▸ **Activity**:
Read the records and gather each line that includes "knee".

*-*-*

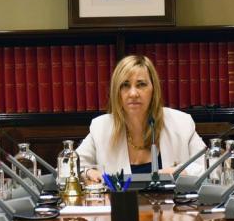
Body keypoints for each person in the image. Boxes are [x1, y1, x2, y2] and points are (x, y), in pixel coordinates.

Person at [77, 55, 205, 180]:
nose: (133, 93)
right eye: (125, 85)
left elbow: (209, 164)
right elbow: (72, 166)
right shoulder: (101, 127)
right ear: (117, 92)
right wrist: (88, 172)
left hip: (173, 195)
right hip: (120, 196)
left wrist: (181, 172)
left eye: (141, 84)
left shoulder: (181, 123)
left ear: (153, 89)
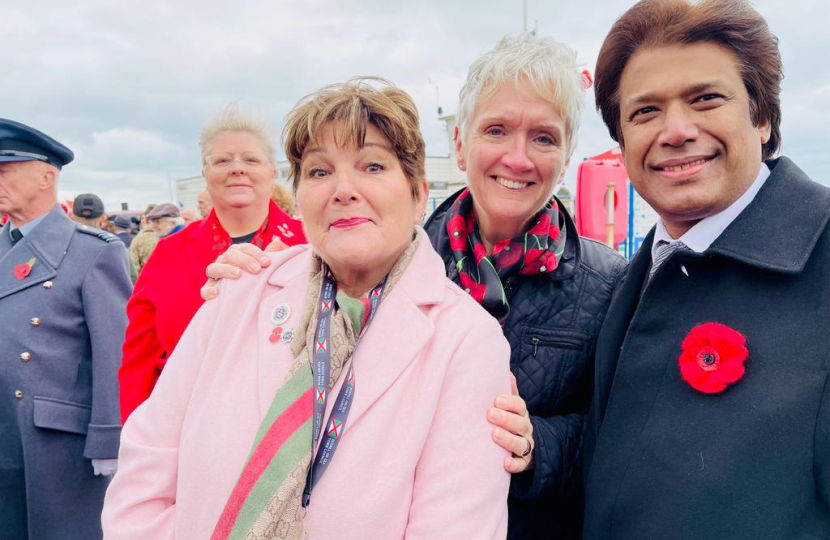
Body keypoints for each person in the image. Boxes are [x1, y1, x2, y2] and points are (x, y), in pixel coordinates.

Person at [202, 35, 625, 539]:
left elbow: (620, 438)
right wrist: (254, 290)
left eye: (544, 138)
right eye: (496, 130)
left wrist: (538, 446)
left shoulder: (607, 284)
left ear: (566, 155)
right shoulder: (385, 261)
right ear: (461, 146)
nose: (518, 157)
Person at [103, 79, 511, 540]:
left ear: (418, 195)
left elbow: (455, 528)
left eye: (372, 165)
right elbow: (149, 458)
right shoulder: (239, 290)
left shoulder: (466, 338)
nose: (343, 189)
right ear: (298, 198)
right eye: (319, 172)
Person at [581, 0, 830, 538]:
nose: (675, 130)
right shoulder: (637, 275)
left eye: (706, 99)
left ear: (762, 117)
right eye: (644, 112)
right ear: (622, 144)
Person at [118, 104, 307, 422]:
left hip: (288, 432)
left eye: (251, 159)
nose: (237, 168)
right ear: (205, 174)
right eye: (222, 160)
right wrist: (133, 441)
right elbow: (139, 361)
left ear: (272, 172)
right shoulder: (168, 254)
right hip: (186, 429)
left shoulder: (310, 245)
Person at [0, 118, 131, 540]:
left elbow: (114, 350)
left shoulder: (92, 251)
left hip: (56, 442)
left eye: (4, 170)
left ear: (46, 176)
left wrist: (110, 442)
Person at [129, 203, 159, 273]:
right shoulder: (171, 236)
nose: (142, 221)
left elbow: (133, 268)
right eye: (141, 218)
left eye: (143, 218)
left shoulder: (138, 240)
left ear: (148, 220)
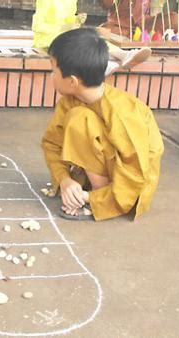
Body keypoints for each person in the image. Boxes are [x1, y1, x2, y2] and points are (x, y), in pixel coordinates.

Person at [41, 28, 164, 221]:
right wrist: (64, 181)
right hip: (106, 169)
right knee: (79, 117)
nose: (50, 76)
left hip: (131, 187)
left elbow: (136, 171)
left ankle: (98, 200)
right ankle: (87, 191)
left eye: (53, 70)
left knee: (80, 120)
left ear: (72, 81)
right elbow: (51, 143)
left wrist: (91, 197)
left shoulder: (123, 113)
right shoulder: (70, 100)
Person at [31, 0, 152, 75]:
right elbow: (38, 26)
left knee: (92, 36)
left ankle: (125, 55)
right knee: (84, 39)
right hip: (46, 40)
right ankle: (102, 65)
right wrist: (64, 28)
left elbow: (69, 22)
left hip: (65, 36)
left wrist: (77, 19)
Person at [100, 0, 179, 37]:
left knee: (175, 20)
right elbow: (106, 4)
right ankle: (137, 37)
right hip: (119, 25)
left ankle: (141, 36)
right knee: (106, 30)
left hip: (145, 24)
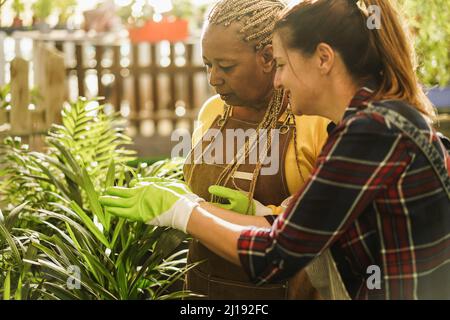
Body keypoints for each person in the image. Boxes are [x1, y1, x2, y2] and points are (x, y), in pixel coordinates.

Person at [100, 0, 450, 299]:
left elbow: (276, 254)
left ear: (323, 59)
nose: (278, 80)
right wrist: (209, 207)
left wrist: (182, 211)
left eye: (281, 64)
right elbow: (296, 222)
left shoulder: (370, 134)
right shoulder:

*-*-*

▸ **Result of this task**:
right knee: (79, 117)
left knee: (80, 120)
left knee: (92, 36)
right knee: (84, 39)
left knee: (175, 20)
right knee: (106, 30)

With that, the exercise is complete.